Print every item below word for word, leaving out the pictures.

## MATERIAL SHOWN
[Start of Attachment]

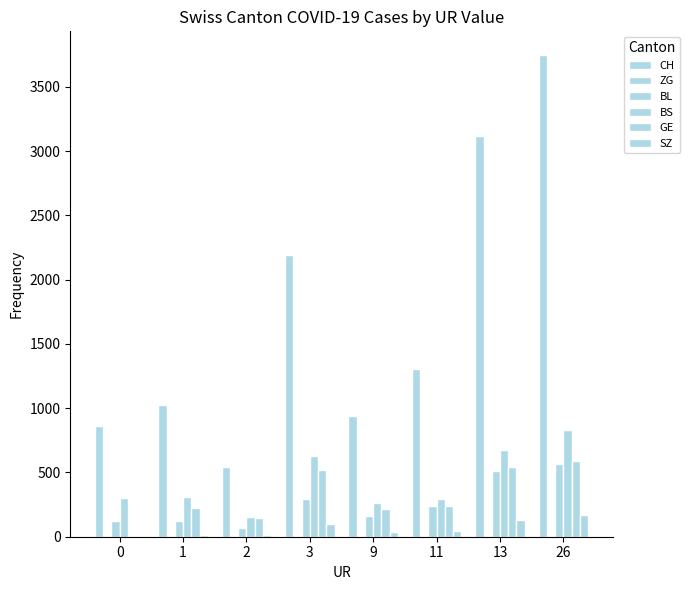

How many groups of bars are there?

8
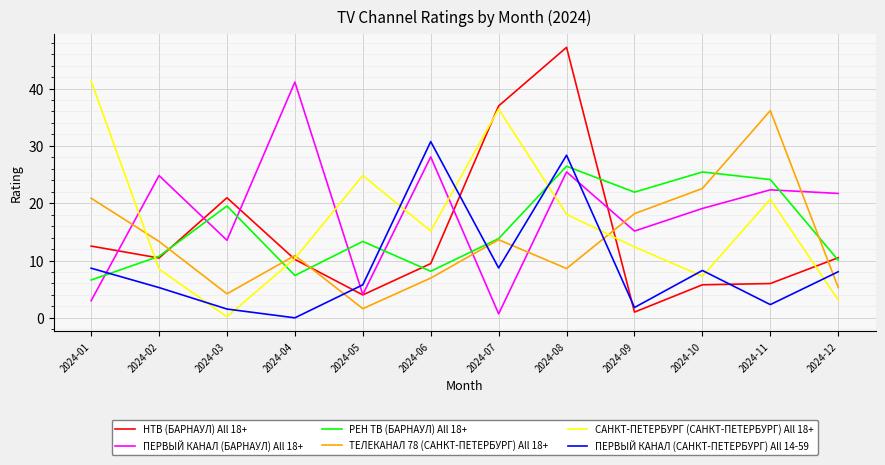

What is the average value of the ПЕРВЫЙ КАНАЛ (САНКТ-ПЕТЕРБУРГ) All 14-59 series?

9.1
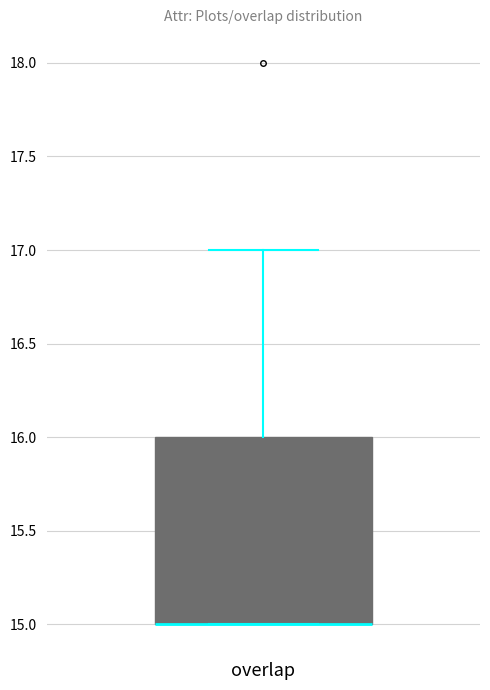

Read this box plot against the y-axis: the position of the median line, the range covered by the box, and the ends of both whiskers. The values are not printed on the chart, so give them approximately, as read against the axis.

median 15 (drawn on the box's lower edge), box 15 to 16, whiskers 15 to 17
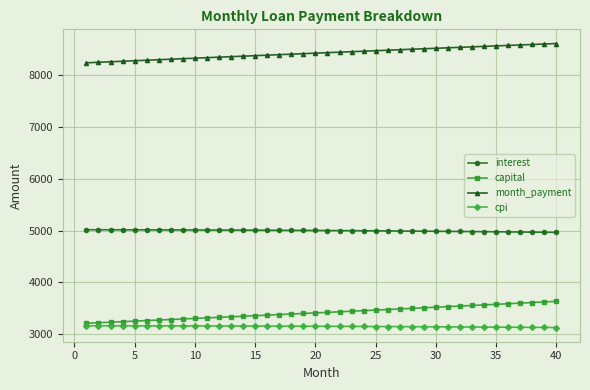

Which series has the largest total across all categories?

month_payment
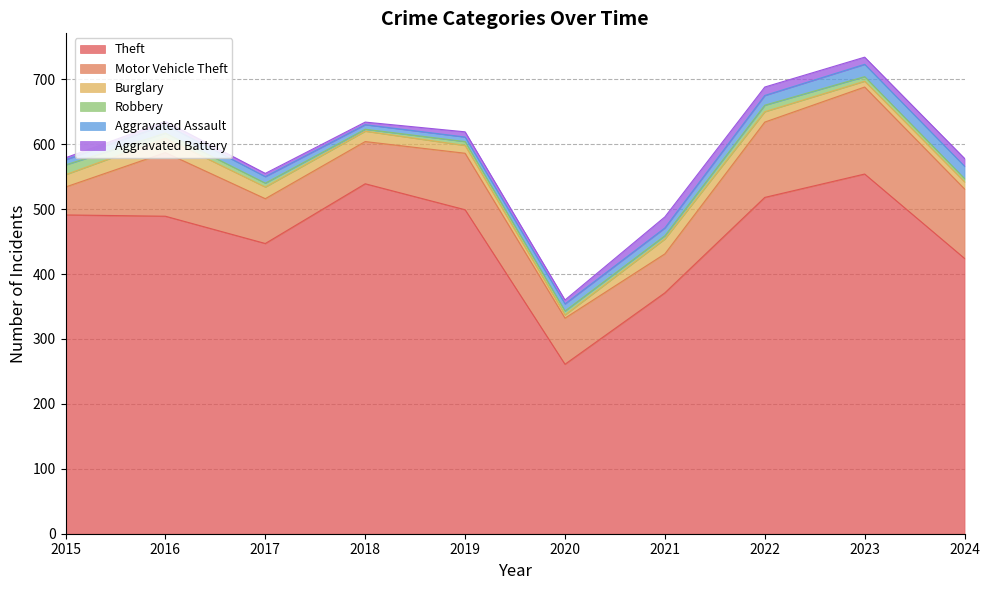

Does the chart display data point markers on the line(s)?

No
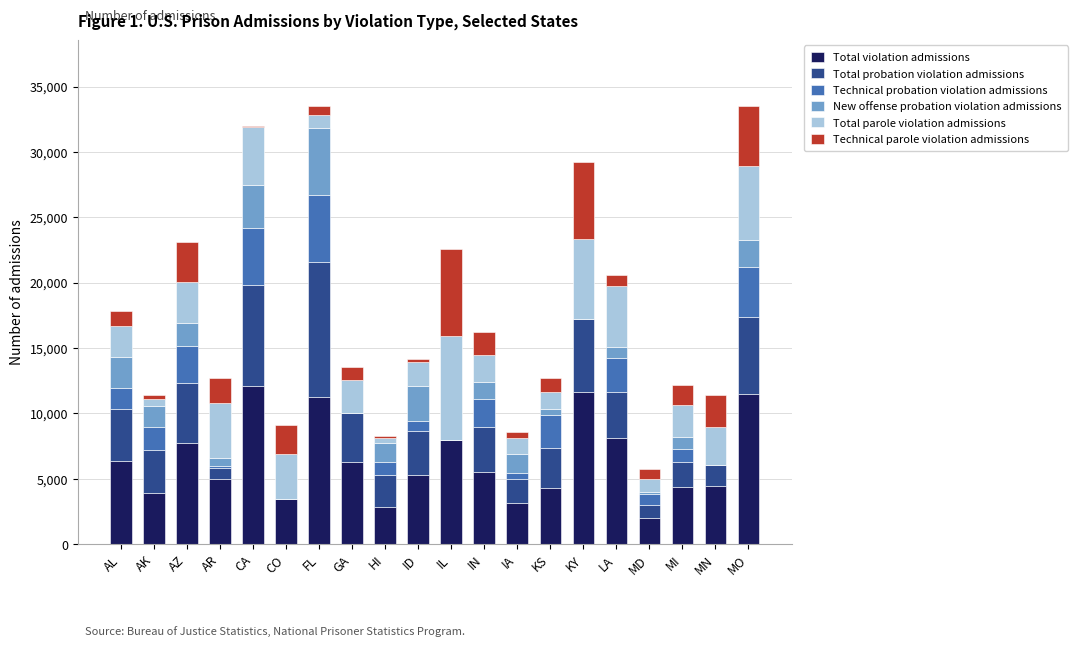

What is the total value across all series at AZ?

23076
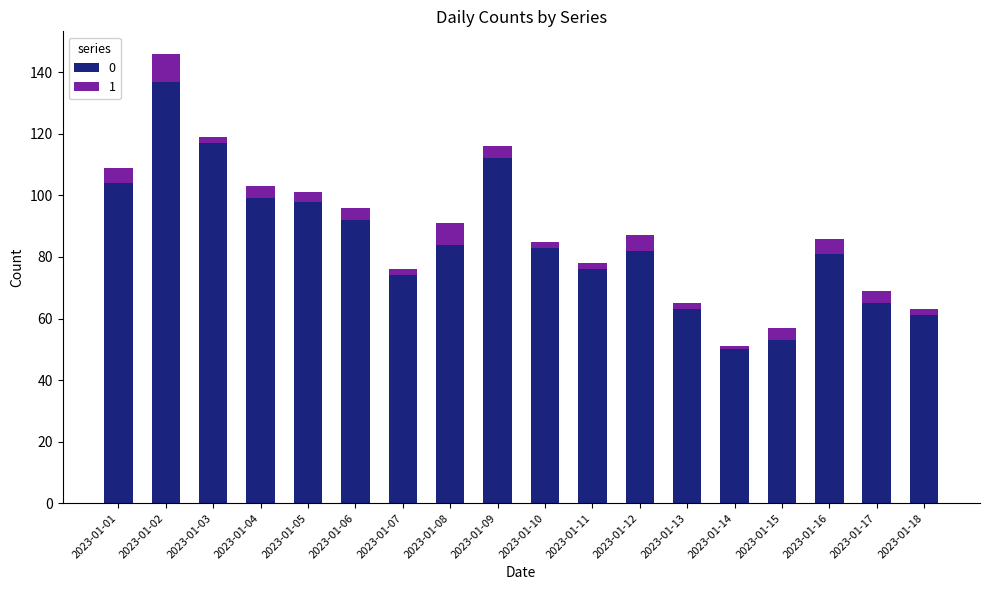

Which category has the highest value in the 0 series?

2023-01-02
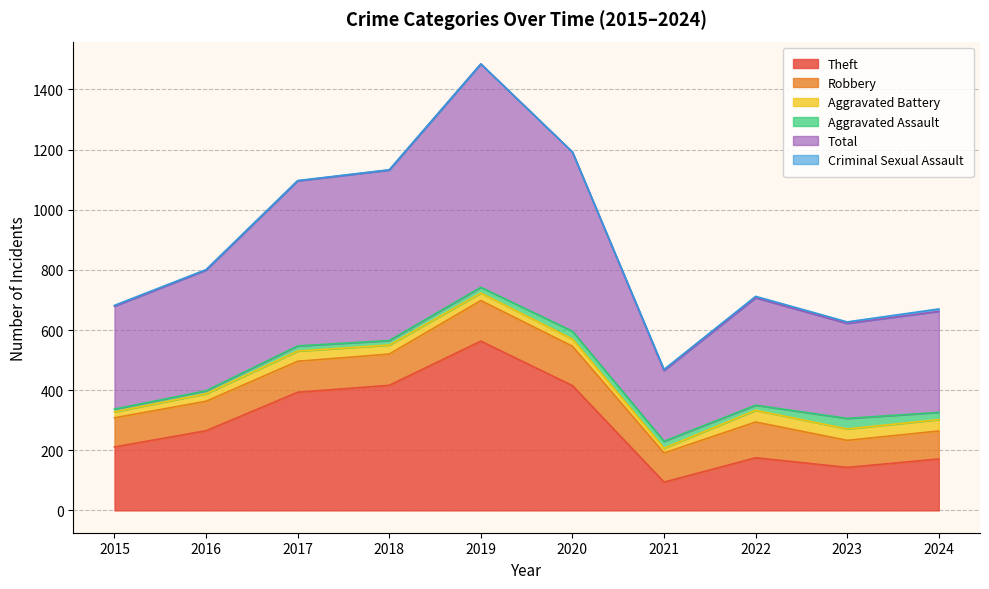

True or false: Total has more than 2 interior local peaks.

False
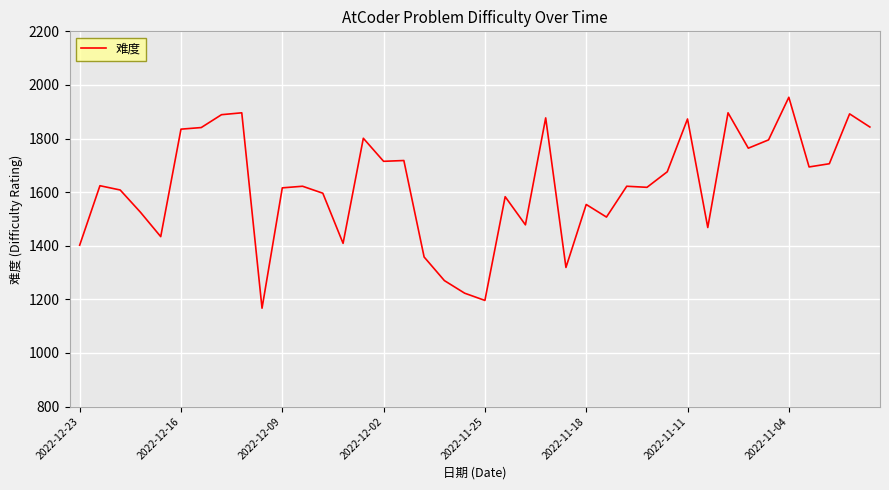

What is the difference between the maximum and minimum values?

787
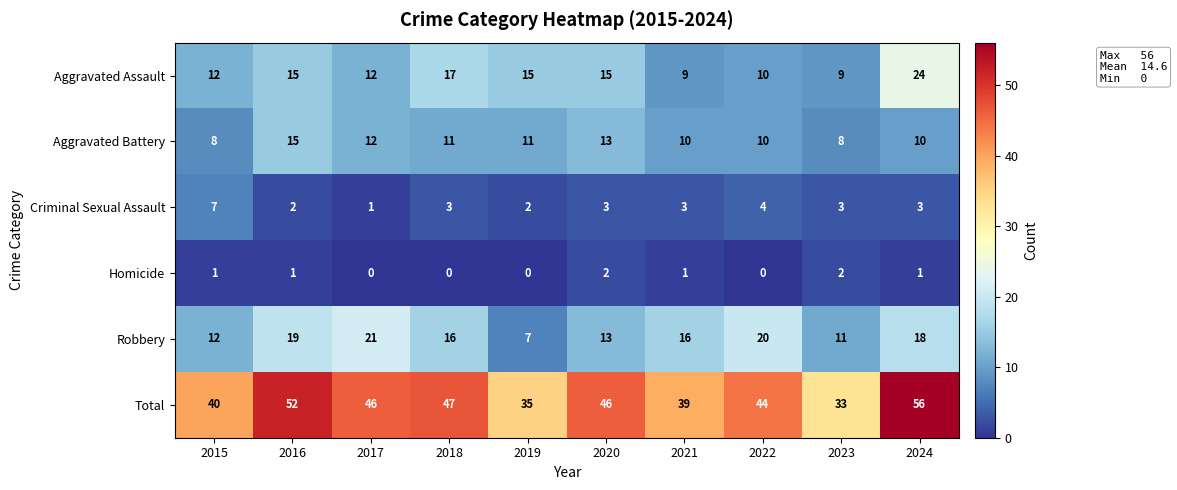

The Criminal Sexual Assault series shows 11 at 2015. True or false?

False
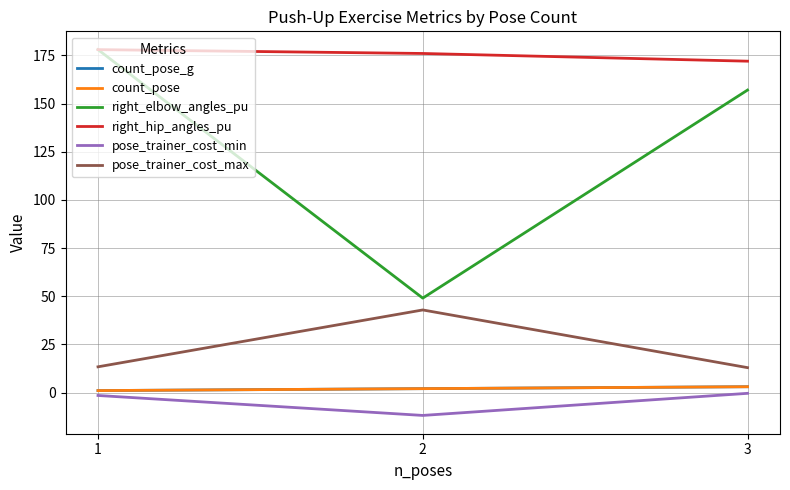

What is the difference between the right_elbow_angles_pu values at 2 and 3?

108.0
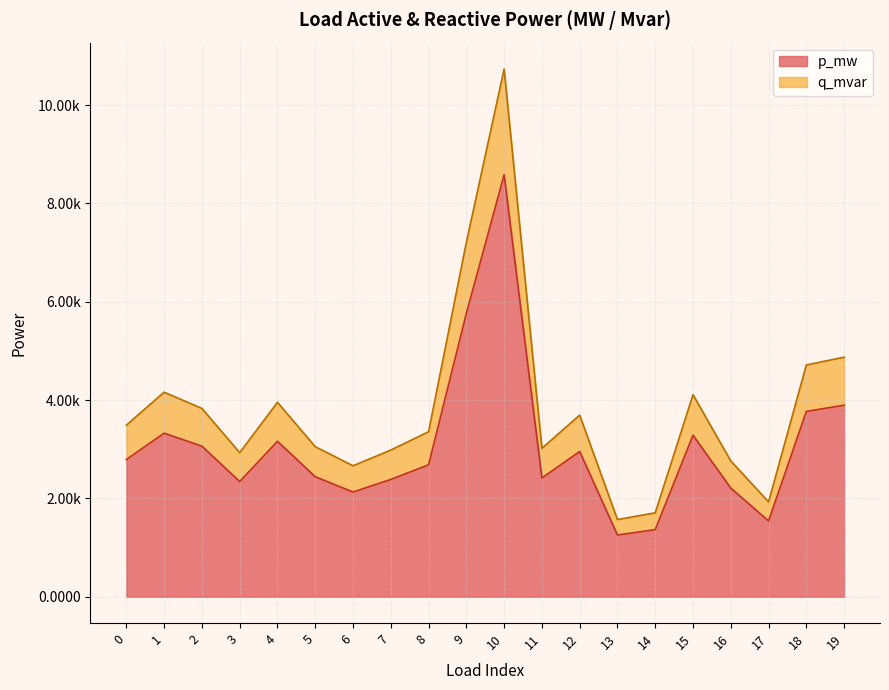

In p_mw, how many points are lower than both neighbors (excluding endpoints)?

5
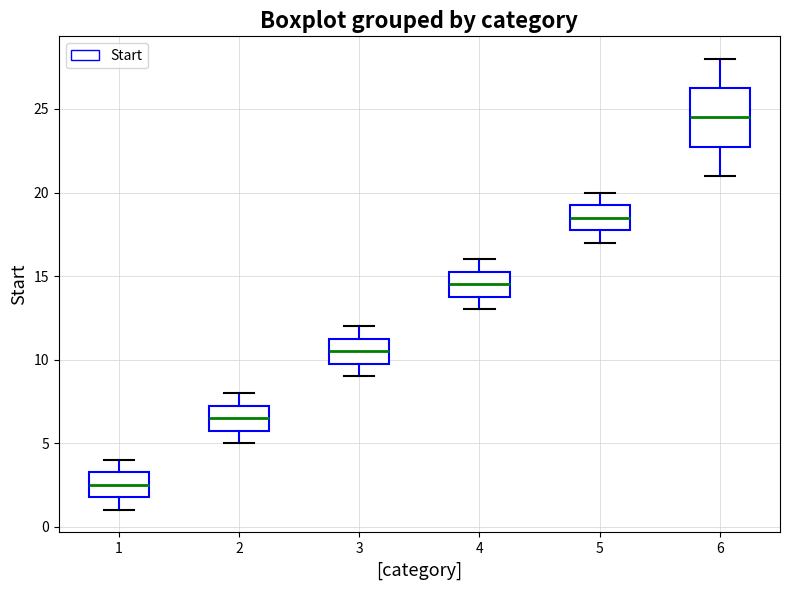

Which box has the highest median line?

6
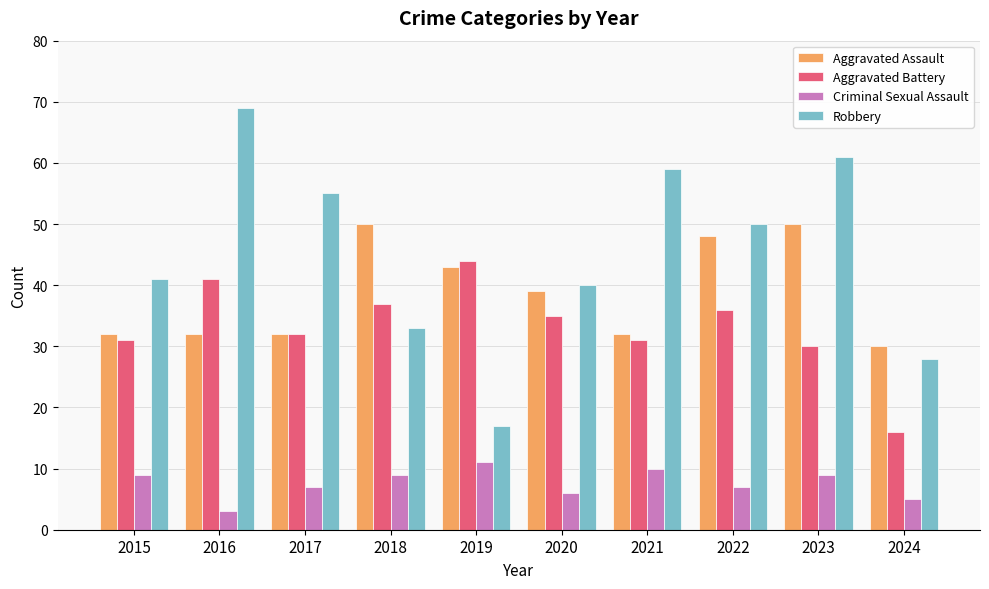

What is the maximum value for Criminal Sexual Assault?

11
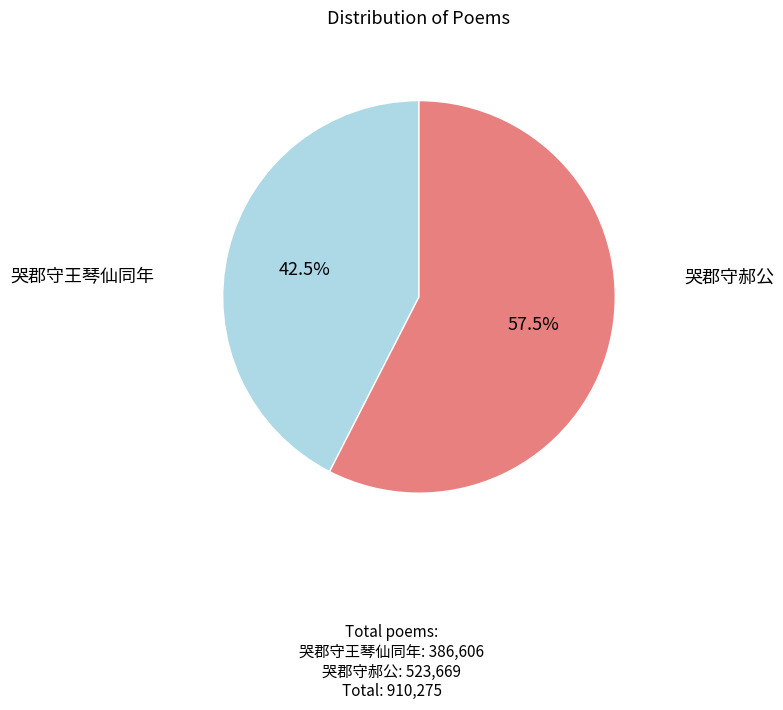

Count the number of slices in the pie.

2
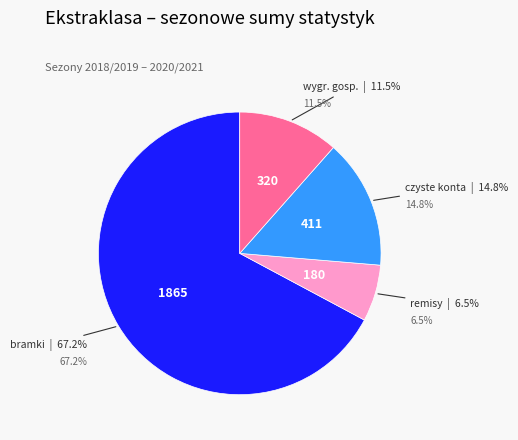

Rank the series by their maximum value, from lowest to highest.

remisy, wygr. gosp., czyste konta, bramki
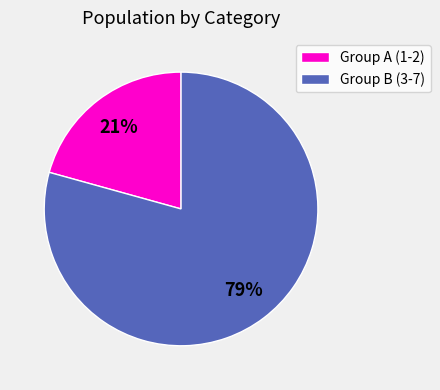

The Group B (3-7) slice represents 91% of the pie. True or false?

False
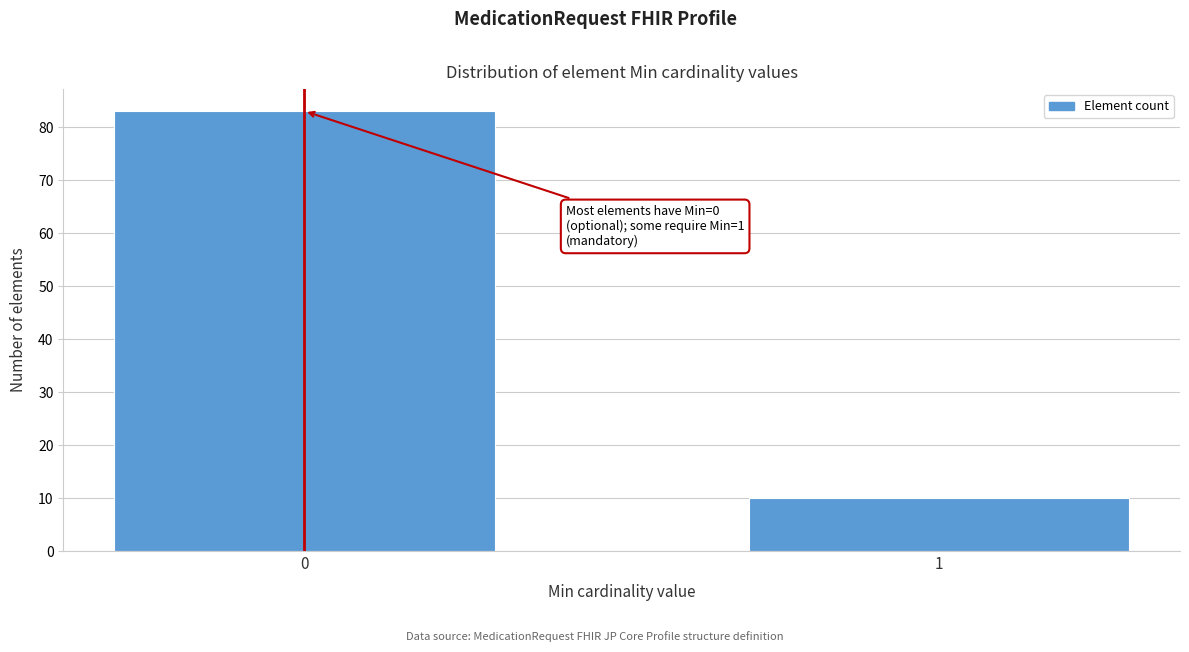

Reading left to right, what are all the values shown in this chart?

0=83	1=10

[End of Attachment]

## ANSWER
How many groups of bars are there?

8

What is the average value of the ПЕРВЫЙ КАНАЛ (САНКТ-ПЕТЕРБУРГ) All 14-59 series?

9.1

Read this box plot against the y-axis: the position of the median line, the range covered by the box, and the ends of both whiskers. The values are not printed on the chart, so give them approximately, as read against the axis.

median 15 (drawn on the box's lower edge), box 15 to 16, whiskers 15 to 17

Which series has the largest total across all categories?

month_payment

Does the chart display data point markers on the line(s)?

No

What is the total value across all series at AZ?

23076

Which category has the highest value in the 0 series?

2023-01-02

True or false: Total has more than 2 interior local peaks.

False

What is the difference between the maximum and minimum values?

787

The Criminal Sexual Assault series shows 11 at 2015. True or false?

False

What is the difference between the right_elbow_angles_pu values at 2 and 3?

108.0

In p_mw, how many points are lower than both neighbors (excluding endpoints)?

5

Which box has the highest median line?

6

What is the maximum value for Criminal Sexual Assault?

11

Count the number of slices in the pie.

2

Rank the series by their maximum value, from lowest to highest.

remisy, wygr. gosp., czyste konta, bramki

The Group B (3-7) slice represents 91% of the pie. True or false?

False

Reading left to right, what are all the values shown in this chart?

0=83	1=10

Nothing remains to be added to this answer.